**TEXT PASSAGE:**
BBC Costume and Wigs was part of BBC Resources, a wholly owned commercial subsidiary of the BBC.

It began life on the third floor of Television Centre in west London as a store for the collars and cuffs worn by early TV presenters and newsreaders.

BBC Wardrobe Department in 1957
The costume department employed dozens of designers and tailors

Over the next 50 years, it grew into an operation hiring out 15,000 outfits a year, with a turnover of around 1.3 million.

Last year, BBC Resources announced it was to was to close the department and dispose of the stock.

However, an early bid - thought to be from prop hire company Superhire - fell through.

The deal with Angels means that the archive of costumes will remain available for use by British film industry professionals and international productions in the UK.

The BBC's collection of around 10,000 wigs has been sold separately to a new company formed by former employees of the costume department.

Chairman of Angels the Costumiers, Tim Angel, said he was "very excited" by the acquisition. "I've been working in the costume business for 40 years and one of my first briefs was to try and get BBC work," he said.

"So I'm quite chuffed we've managed to buy the stock, because it keeps it all together, and I think that's important".

Angels will also take on four staff from the BBC's costume department to "provide continuity". Around 20 staff worked in the department before it closed in February, and several have been made redundant.

It will take about six weeks to transfer the costumes to Angels' warehouses, which already contain six-and-a-half miles of costumes.

**ACTIVITY LIST:**
**A.** In the passage on the BBC costume department, who bought the BBC's collection of wigs?
**B.** Translate this sentence from the passage on the BBC costume department into French: "It will take about six weeks to transfer the costumes to Angels' warehouses, which already contain six-and-a-half miles of costumes."
**C.** From the passage on the BBC costume department, reproduce word for word the part from "Angels will also" up to and including "been made redundant.".
None of the data entries are needed for this work.

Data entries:

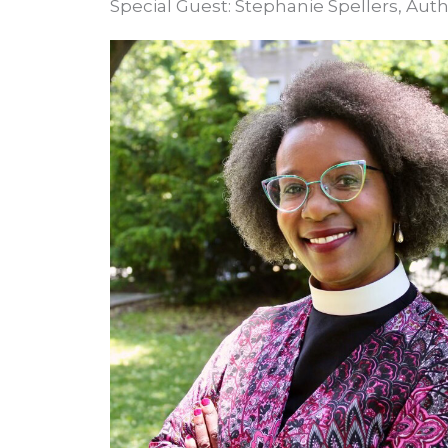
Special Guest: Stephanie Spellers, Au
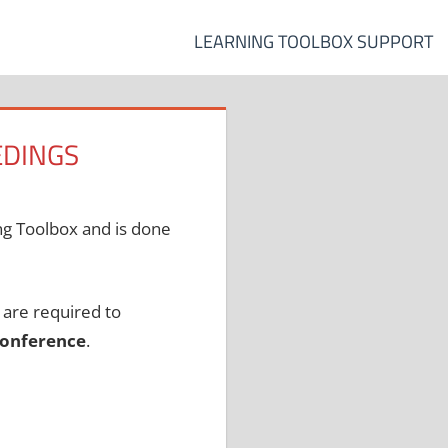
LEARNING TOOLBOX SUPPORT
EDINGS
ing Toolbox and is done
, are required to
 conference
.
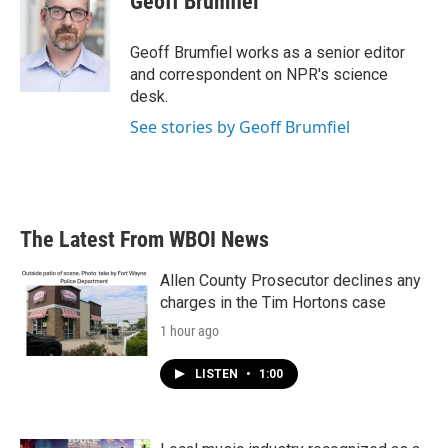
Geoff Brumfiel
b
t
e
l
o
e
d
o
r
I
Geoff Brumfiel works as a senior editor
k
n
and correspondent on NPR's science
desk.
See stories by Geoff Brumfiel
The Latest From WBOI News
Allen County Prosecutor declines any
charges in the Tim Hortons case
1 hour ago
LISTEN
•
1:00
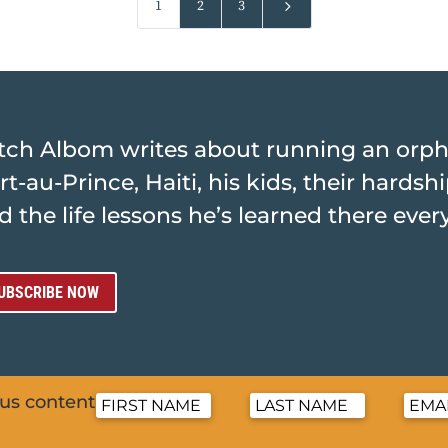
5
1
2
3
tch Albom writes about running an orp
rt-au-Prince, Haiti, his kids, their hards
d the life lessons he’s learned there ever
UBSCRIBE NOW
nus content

---

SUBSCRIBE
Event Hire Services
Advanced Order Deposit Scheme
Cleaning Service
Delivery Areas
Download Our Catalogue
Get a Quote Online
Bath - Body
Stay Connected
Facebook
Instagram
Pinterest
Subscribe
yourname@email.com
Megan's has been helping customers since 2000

**ANSWERS TO THIS EXERCISE:**
**A.** A new company formed by former employees of the costume department bought them.

**B.** Il faudra environ six semaines pour transférer les costumes vers les entrepôts d'Angels, qui contiennent déjà six miles et demi de costumes.

**C.**
Angels will also take on four staff from the BBC's costume department to "provide continuity". Around 20 staff worked in the department before it closed in February, and several have been made redundant.